> _TEXTE À ANALYSER_
Mesdames et messieurs, je vous remercie pour vos questions très pertinentes.
Madame Doucet, vous me demandez comment j'envisage l'indépendance du Haut Conseil. Je dirai que cette indépendance est d'abord garantie par la loi et qu'elle doit ensuite s'acquérir par la pratique. En ce sens, il me semble indispensable que le HCERES ait à sa tête non pas un président despote mais un président qui travaille avec une équipe. Cette équipe est constituée par le conseil, qui rassemble des représentants de l'ensemble des secteurs concernés par l'évaluation, qu'il s'agisse de représentants des évalués ou de représentants des évaluateurs – vous avez rappelé qu'y siégeaient trois membres d'instances d'évaluation étrangères. Mon souci sera de travailler au plus près avec le conseil : je préfère un conseil qui travaille à un conseil qui entérine. Mieux nous travaillerons ensemble, plus nous serons à même de garantir l'indépendance, reconnue de facto par les forces vives qui composent le conseil.
Comment intégrer les diverses pratiques pédagogiques ? J'ai précisé dans ma présentation liminaire qu'il était indispensable de mener des évaluations en lien avec les établissements, dans le cadre des politiques de site. C'est une dimension très importante. Le Haut Conseil ne doit pas se présenter avec des grilles d'évaluation figées identiques pour tous, au travers desquelles il faudrait faire passer les mêmes grains. Ce serait une approche extrêmement réductrice qui ne permettrait pas de faire évoluer le système dans une vision d'excellence. Et l'excellence n'a en effet pas de définition unique. L'excellence peut recouvrir les pratiques pédagogiques : prenons l'exemple d'un professeur qui, au sein de sa classe, amène tous ses élèves à un niveau très supérieur à celui qu'ils avaient au début de l'année. Elle peut aussi recouvrir les activités de recherche. Gardons-nous de vouloir définir des critères uniques.

> _ÉNONCÉ_
Dans l'intervention sur le Haut Conseil, quel type de président le HCERES doit-il avoir à sa tête ? Les enregistrements constituent un matériau indépendant de l'intervention.

> _DONNÉES FOURNIES_
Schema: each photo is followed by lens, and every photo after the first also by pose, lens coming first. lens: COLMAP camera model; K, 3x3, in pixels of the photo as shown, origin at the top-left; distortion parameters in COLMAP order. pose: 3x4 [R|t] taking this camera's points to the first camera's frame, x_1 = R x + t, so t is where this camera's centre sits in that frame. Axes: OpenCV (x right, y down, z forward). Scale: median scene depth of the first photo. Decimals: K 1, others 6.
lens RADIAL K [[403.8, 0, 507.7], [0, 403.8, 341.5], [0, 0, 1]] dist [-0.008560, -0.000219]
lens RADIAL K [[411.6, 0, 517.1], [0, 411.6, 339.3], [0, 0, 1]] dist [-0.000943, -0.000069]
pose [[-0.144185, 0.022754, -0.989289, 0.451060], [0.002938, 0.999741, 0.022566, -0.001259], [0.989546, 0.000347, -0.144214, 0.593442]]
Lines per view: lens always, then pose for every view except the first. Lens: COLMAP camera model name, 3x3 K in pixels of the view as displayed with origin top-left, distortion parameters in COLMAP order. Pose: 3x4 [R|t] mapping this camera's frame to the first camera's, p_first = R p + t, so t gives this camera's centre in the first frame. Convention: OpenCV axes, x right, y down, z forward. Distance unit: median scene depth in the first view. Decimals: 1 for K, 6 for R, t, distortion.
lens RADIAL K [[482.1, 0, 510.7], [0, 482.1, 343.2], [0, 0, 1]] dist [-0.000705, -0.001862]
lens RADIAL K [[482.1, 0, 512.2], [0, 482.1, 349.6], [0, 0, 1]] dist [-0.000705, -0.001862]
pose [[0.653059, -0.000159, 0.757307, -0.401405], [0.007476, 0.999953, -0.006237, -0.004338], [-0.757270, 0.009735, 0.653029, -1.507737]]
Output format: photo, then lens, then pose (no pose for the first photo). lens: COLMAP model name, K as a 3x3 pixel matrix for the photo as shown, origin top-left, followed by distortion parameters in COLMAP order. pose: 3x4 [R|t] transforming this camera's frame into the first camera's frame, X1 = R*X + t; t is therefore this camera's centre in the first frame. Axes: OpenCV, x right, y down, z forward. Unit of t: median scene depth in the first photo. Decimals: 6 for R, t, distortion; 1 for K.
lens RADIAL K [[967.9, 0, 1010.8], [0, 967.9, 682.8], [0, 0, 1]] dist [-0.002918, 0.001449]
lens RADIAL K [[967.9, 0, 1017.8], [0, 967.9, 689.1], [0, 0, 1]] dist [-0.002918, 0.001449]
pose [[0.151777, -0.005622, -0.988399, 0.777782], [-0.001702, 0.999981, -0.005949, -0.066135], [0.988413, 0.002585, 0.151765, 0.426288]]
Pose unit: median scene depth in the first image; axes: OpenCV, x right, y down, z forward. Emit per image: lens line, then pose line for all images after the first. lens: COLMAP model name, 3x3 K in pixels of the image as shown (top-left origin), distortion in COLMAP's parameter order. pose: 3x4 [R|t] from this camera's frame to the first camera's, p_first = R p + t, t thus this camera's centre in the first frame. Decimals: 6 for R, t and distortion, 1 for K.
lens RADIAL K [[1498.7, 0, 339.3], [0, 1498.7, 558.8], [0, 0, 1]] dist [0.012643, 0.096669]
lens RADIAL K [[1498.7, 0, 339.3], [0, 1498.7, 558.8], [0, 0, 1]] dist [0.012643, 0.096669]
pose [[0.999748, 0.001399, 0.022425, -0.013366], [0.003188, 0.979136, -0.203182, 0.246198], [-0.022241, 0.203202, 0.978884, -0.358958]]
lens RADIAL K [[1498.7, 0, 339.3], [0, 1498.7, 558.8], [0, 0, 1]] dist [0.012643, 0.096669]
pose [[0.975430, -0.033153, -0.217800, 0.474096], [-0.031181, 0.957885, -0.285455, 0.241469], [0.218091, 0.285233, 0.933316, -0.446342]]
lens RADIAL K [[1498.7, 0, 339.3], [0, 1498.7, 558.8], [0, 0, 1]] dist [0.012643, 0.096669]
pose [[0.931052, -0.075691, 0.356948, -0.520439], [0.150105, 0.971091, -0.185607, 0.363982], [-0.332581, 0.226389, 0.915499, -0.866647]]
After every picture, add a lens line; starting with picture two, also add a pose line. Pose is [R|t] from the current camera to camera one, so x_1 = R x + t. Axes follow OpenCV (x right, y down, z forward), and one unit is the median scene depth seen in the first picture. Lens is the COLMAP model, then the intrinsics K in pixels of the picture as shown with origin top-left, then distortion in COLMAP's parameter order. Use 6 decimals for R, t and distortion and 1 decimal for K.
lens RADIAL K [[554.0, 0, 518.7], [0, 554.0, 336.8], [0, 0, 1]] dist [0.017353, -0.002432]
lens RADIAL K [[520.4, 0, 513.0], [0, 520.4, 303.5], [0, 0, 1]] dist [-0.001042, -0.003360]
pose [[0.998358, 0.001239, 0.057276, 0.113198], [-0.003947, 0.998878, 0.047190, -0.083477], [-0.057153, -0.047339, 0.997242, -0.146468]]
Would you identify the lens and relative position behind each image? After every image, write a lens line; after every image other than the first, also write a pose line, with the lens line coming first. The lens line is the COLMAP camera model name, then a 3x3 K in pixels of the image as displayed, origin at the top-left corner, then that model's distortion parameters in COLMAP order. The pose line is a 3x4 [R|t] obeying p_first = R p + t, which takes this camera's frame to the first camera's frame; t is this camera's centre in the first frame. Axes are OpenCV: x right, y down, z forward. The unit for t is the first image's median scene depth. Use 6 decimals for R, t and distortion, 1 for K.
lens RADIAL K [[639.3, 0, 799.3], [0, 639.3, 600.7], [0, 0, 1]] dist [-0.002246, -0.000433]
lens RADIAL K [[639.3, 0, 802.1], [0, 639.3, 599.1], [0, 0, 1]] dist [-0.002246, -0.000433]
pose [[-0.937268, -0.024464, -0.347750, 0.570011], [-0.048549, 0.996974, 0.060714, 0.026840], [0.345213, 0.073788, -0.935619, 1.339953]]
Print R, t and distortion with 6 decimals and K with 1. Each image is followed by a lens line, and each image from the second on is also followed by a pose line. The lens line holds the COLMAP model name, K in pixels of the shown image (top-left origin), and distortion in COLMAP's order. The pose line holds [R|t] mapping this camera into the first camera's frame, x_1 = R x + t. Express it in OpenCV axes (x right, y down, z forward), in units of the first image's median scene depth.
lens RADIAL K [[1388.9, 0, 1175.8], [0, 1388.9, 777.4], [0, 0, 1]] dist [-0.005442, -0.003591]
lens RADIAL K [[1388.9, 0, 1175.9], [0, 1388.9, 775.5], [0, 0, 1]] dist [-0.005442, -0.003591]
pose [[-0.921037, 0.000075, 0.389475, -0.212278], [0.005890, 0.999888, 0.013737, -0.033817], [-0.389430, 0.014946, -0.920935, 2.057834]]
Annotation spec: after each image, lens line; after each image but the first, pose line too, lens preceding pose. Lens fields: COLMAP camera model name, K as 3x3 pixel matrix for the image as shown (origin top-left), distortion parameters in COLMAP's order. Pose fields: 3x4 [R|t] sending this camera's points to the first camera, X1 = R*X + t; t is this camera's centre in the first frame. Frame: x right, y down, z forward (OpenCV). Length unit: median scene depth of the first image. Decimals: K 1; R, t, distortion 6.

> _RÉPONSE_
Non pas un président despote, mais un président qui travaille avec une équipe.